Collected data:
BEGIN

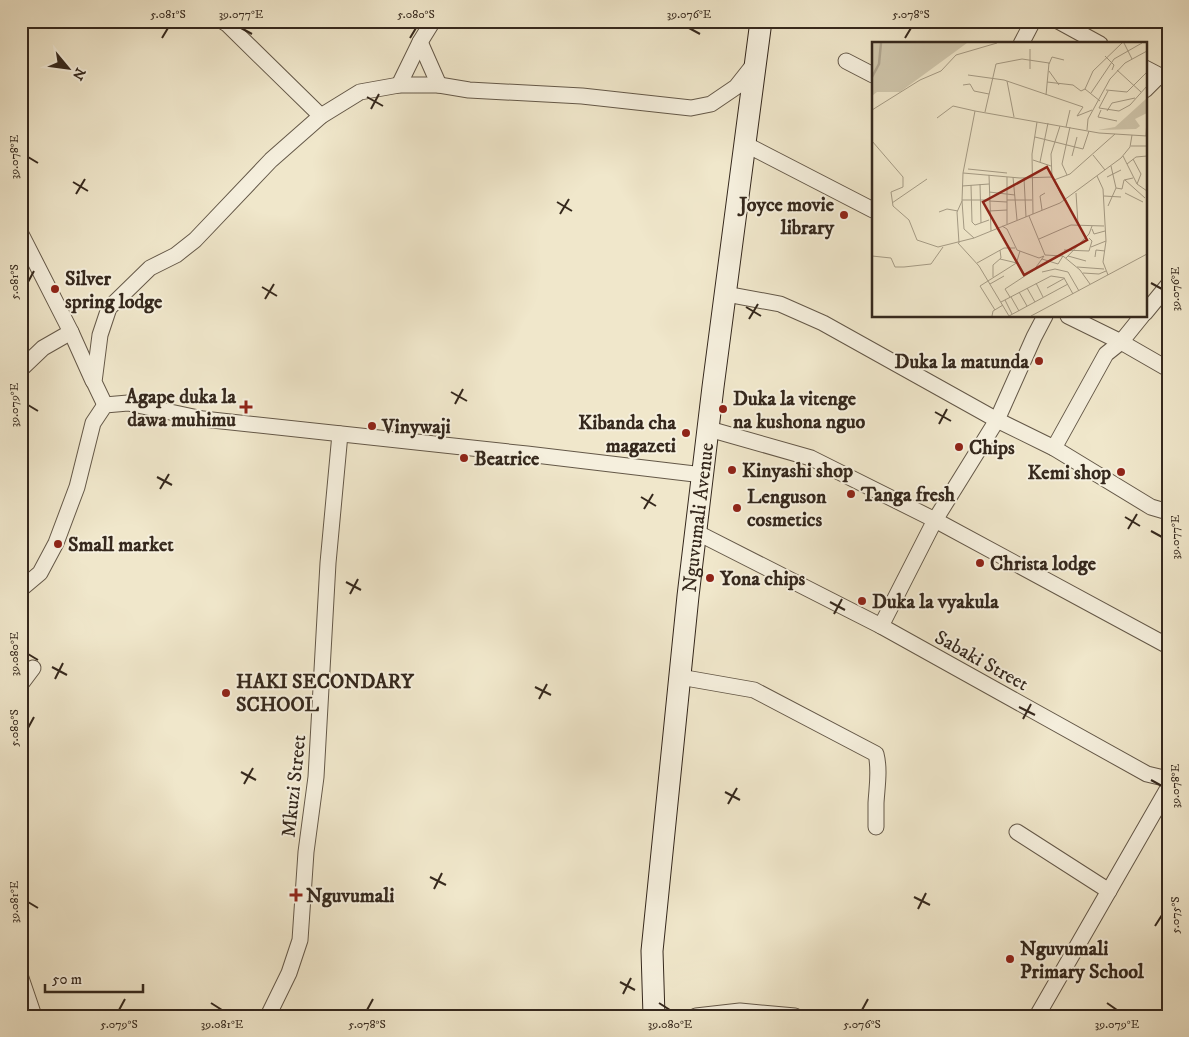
<svg xmlns="http://www.w3.org/2000/svg" width="1189" height="1037" font-family="'IM FELL DW Pica',serif">
	<rect width="100%" height="100%" fill="#f0e7cb"/>
	<filter id="stains"><feTurbulence type="fractalNoise" baseFrequency=".004" numOctaves="4"/><feColorMatrix values="0 0 0 0 .2 0 0 0 0 .09 0 0 0 0 .02 0 0 0 .5 -.17"/></filter>
	<radialGradient id="worn" r=".72"><stop offset=".6" stop-color="#630" stop-opacity="0"/><stop offset="1" stop-color="#630" stop-opacity=".3"/></radialGradient>
	<g fill="none" stroke-linecap="round" stroke-linejoin="round">
		<g stroke="#645848" stroke-width="17">
			<g id="street">
				<path d="M222,21L227,24L321,116"/>
				<path d="M1058,21L1100,44"/>
				<path d="M420,42L439,85"/>
				<path d="M1021,44L1033,21"/>
				<path d="M846,61L873,75"/>
				<path d="M1145,68L1168,80"/>
				<path d="M399,85L420,42L433,21"/>
				<path d="M1145,90L1159,76"/>
				<path d="M745,144L873,210"/>
				<path d="M21,234L71,332L93,381"/>
				<path d="M726,294L780,304L823,323L997,420L1054,448L1151,507L1168,512"/>
				<path d="M1145,313L1168,285"/>
				<path d="M1068,316L1121,342L1168,369"/>
				<path d="M21,369L43,348L71,332"/>
				<path d="M105,405L94,382L100,335L109,308L150,268L176,255L195,240L271,160L321,116L360,92L399,85H439L469,90L582,96L691,108L711,104L736,87L755,63"/>
				<path d="M709,429L811,458L935,520L1168,646"/>
				<path d="M1054,448L1106,354L1121,342L1142,316"/>
				<path d="M696,532L881,626L1147,774L1168,779"/>
				<path d="M21,589L40,573L56,543L77,487L93,423L105,405L128,403L203,419L527,454L703,475"/>
				<path d="M881,626L935,520L997,420L1034,337L1045,316"/>
				<path d="M680,677L754,690L876,754C880,770 877,786 876,803C876,811 876,819 876,827"/>
				<path d="M21,684L33,668"/>
				<path d="M1017,832L1109,891"/>
				<path d="M21,978L34,1016"/>
				<path d="M268,1016L289,973L300,940L306,852L316,777L328,563L340,434"/>
				<path d="M696,1016L740,1011L795,1016"/>
				<path d="M1037,1016L1168,788"/>
			</g>
		</g>
		<g stroke="#35281d" stroke-width="23">
			<g id="secondary">
				<path id="s1" d="M654,1016L652,951L688,596L713,387L761,21"/>
			</g>
		</g>
		<use href="#street" stroke="#f5efdd" stroke-width="15"/>
		<use href="#secondary" stroke="#f5efdd" stroke-width="21"/>
	</g>
	<path fill="none" stroke="#35281d" stroke-width="2" d="M241,28L252,34M689,28L700,34M162,38L168,28M410,38L416,28M905,38L911,28M367,97L383,106M371,109L379,94M28,157L38,163M73,182L88,191M76,194L85,179M557,202L572,211M560,214L569,199M28,282L34,271M1151,283L1162,289M262,287L277,296M265,299L274,284M746,307L761,316M749,319L758,304M451,392L467,401M455,404L463,389M28,405L38,411M935,412L951,421M939,424L947,409M157,477L172,485M160,489L169,474M641,497L656,506M644,509L653,494M1125,517L1140,526M1128,529L1137,514M1151,531L1162,537M346,582L361,590M350,594L358,579M830,602L845,610M834,614L842,599M28,654L38,660M52,667L67,675M55,679L63,663M535,687L551,695M539,699L547,684M1019,707L1035,715M1023,719L1031,704M28,728L34,717M241,772L256,780M1151,780L1162,786M244,784L253,768M725,792L740,800M728,804L737,788M430,877L446,885M434,889L442,873M914,897L930,905M28,902L38,908M918,909L926,893M1155,926L1162,915M620,982L635,990M623,994L631,978M211,1003L222,1010M659,1003L670,1010M1107,1003L1117,1010M119,1010L125,999M367,1010L373,999M862,1010L868,999"/>
	<g fill="#8f2418" stroke="#f5efdd" stroke-width="2">
		<circle cx="844" cy="215" r="5"/>
		<circle cx="55" cy="289" r="5"/>
		<circle cx="1039" cy="361" r="5"/>
		<path d="M243.5 399.5h5v5h5v5h-5v5h-5v-5h-5v-5h5z"/>
		<circle cx="723" cy="409" r="5"/>
		<circle cx="372" cy="426" r="5"/>
		<circle cx="686" cy="433" r="5"/>
		<circle cx="959" cy="447" r="5"/>
		<circle cx="464" cy="458" r="5"/>
		<circle cx="732" cy="470" r="5"/>
		<circle cx="1121" cy="472" r="5"/>
		<circle cx="851" cy="494" r="5"/>
		<circle cx="737" cy="508" r="5"/>
		<circle cx="58" cy="544" r="5"/>
		<circle cx="980" cy="563" r="5"/>
		<circle cx="710" cy="578" r="5"/>
		<circle cx="862" cy="601" r="5"/>
		<circle cx="226" cy="693" r="5"/>
		<path d="M293.5 887.5h5v5h5v5h-5v5h-5v-5h-5v-5h5z"/>
		<circle cx="1010" cy="959" r="5"/>
	</g>
	<g text-anchor="middle" stroke-width="4" stroke-linejoin="round" paint-order="stroke">
		<g font-size="20" font-weight="bold" fill="#35281d" stroke="#f5efdd" text-anchor="start">
			<text x="834" y="211" text-anchor="end">Joyce movie<tspan x="834" dy="23">library</tspan></text>
			<text x="65" y="285">Silver<tspan x="65" dy="23">spring lodge</tspan></text>
			<text x="1029" y="368" text-anchor="end">Duka la matunda</text>
			<text x="236" y="403" text-anchor="end">Agape duka la<tspan x="236" dy="23">dawa muhimu</tspan></text>
			<text x="733" y="405">Duka la vitenge<tspan x="733" dy="23">na kushona nguo</tspan></text>
			<text x="676" y="429" text-anchor="end">Kibanda cha<tspan x="676" dy="23">magazeti</tspan></text>
			<text x="382" y="433">Vinywaji</text>
			<text x="969" y="454">Chips</text>
			<text x="474" y="465">Beatrice</text>
			<text x="742" y="477">Kinyashi shop</text>
			<text x="1111" y="479" text-anchor="end">Kemi shop</text>
			<text x="861" y="501">Tanga fresh</text>
			<text x="747" y="503">Lenguson<tspan x="747" dy="23">cosmetics</tspan></text>
			<text x="68" y="551">Small market</text>
			<text x="990" y="570">Christa lodge</text>
			<text x="720" y="585">Yona chips</text>
			<text x="872" y="608">Duka la vyakula</text>
			<text x="236" y="688">HAKI SECONDARY<tspan x="236" dy="23">SCHOOL</tspan></text>
			<text x="306" y="902">Nguvumali</text>
			<text x="1020" y="955">Nguvumali<tspan x="1020" dy="23">Primary School</tspan></text>
		</g>
		<g font-size="20" fill="#35281d" stroke="#f5efdd">
			<text dy="7" stroke="none"><textPath href="#s1" startOffset="501">Nguvumali Avenue</textPath></text>
			<text transform="translate(982 660) rotate(29)" y="7">Sabaki Street</text>
			<text transform="translate(293 786) rotate(-84)" y="7">Mkuzi Street</text>
		</g>
	</g>
	<g transform="translate(872 42)">
		<rect width="275" height="275" fill="#f0e7cb"/>
		<path d="M0,1H95L28,50H5L0,54ZM275,56V71L263,77L268,84L264,87L226,88L243,85Z" fill="#d0c7ad"/>
		<path fill="none" stroke="#b0a690" stroke-width="2.5" d="M0,35L7,22L9,1"/>
		<path fill="none" stroke="#a59b85" stroke-width="1" d="M252,1L260,17M233,14L242,23L240,28M177,22L180,15L192,18M158,27V7M245,28L269,50M177,29L187,43M96,33L132,38L211,65L205,74L220,68M135,39L142,75M175,40L201,43L209,49L213,47L228,59M91,43L98,42L102,49L117,52M213,47L221,29L250,1M234,48L255,50L275,30M236,49L227,66L247,69L258,63L275,44M219,51L242,17L270,1M0,68L48,38L69,29L84,13L125,1M229,68L226,75L245,79M235,69L240,61L263,56M113,70L124,22L150,17L177,21L174,53M65,76L81,64L103,69M194,85L198,68M215,88L216,77L238,37L253,21L275,9M274,94L275,77M163,95L211,107L217,89M0,99L31,135V145L19,150L21,164L37,178L45,198L66,205L102,196L188,161L249,116L258,105L260,93M259,104H275M221,113L233,128M200,114L205,95M251,114L265,142L275,149M261,117L269,132L265,142M161,118L179,124M168,120L176,81M255,122L264,115L275,114M96,127L135,131M91,131L148,136L180,135L192,158M117,133L119,189M195,133L190,122L198,85M225,134L231,147L234,199L231,220L236,233M135,135V182M141,135L145,178M180,135L179,112L188,84M235,135L249,128M152,136L154,175M182,138L198,132L243,92M253,138L273,156M108,142L109,181M99,143L100,180L103,183L117,178M90,144L117,142M244,146L250,147L252,138L261,136M117,150L143,153M204,151L206,182M253,151L271,160M232,154L249,155M90,158H117M135,158H160M90,159L92,187L102,196M117,159L135,160M20,161L55,137M236,164L244,146L239,124M170,168L168,154L173,151M117,169L135,168M67,170L75,167L86,169M161,172L160,112L165,80M157,174L173,213L191,214L208,228L218,242M130,184L135,187L145,208L167,216L172,214M220,187L222,192L233,189M167,197L199,183L232,184M86,201L107,224L137,274M87,201L85,170L90,159L91,131L103,69L227,91L275,94M219,205L234,199M192,208L217,209L220,199L217,196M148,209L145,219L153,233M0,214L19,216L23,225H32L59,222L71,205M196,214L214,219M223,215L224,208L233,209M194,216L217,192L220,184M128,217L145,221M170,217L186,222L191,214M105,221L132,206H143M205,225L232,227M170,230L183,227L196,230L207,249M211,231L227,232L234,229M121,235V223L129,216L128,208M164,241L171,255M118,242L132,234M155,246L163,260M175,246L193,236M147,250L155,264M138,255L133,247L162,228L172,214M139,255L147,269M133,258L140,272M129,260L179,234L192,236L201,252M123,268L108,244L146,220M120,274L121,269L131,263M137,274L196,242M159,274L275,212"/>
		<path fill="#8f2418" fill-opacity="0.15" stroke="#8f2418" stroke-width="2.5" d="M175,125L215,198L152,233L111,160Z"/>
		<rect width="275" height="275" fill="none" stroke="#35281d" stroke-width="2.5"/>
	</g>
	<rect width="1189" height="1037" fill="none" stroke="#f0e7cb" stroke-width="55"/>
	<g transform="translate(68 68) rotate(119)" stroke="#f5efdd" stroke-width="4" paint-order="stroke">
	<path d="M0-4L9 19L0 12L-9 19Z" fill="#35281d"/>
	<text y="-8" font-size="14" font-weight="bold" text-anchor="middle" fill="#35281d">N</text>
	</g>
	<path d="M45 984v8h98v-8" fill="none" stroke="#35281d" stroke-width="2.5"/>
	<text x="52" y="984" font-size="15" fill="#35281d" stroke="#f5efdd" stroke-width="4" paint-order="stroke">50 m</text>
	<rect x="28" y="28" width="1134" height="982" fill="none" stroke="#35281d" stroke-width="2"/>
	<g font-size="12" text-anchor="middle" fill="#35281d">
		<text x="168" y="18">5.081°S</text>
		<text x="241" y="18">39.077°E</text>
		<text x="416" y="18">5.080°S</text>
		<text x="689" y="18">39.076°E</text>
		<text x="911" y="18">5.078°S</text>
		<text transform="translate(14 157) rotate(-90)" y="4">39.078°E</text>
		<text transform="translate(14 282) rotate(-90)" y="4">5.081°S</text>
		<text transform="translate(1175 289) rotate(-90)" y="4">39.076°E</text>
		<text transform="translate(14 405) rotate(-90)" y="4">39.079°E</text>
		<text transform="translate(1175 537) rotate(-90)" y="4">39.077°E</text>
		<text transform="translate(14 654) rotate(-90)" y="4">39.080°E</text>
		<text transform="translate(14 728) rotate(-90)" y="4">5.080°S</text>
		<text transform="translate(1175 786) rotate(-90)" y="4">39.078°E</text>
		<text transform="translate(14 902) rotate(-90)" y="4">39.081°E</text>
		<text transform="translate(1175 915) rotate(-90)" y="4">5.075°S</text>
		<text x="119" y="1028">5.079°S</text>
		<text x="222" y="1028">39.081°E</text>
		<text x="367" y="1028">5.078°S</text>
		<text x="670" y="1028">39.080°E</text>
		<text x="862" y="1028">5.076°S</text>
		<text x="1117" y="1028">39.079°E</text>
	</g>
	<rect width="100%" height="100%" filter="url(#stains)"/>
	<rect width="100%" height="100%" fill="url(#worn)"/>
</svg>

END

Your assignment
Tell how many lines in the data hold the string "size". Only the number is wanted.

Written response
5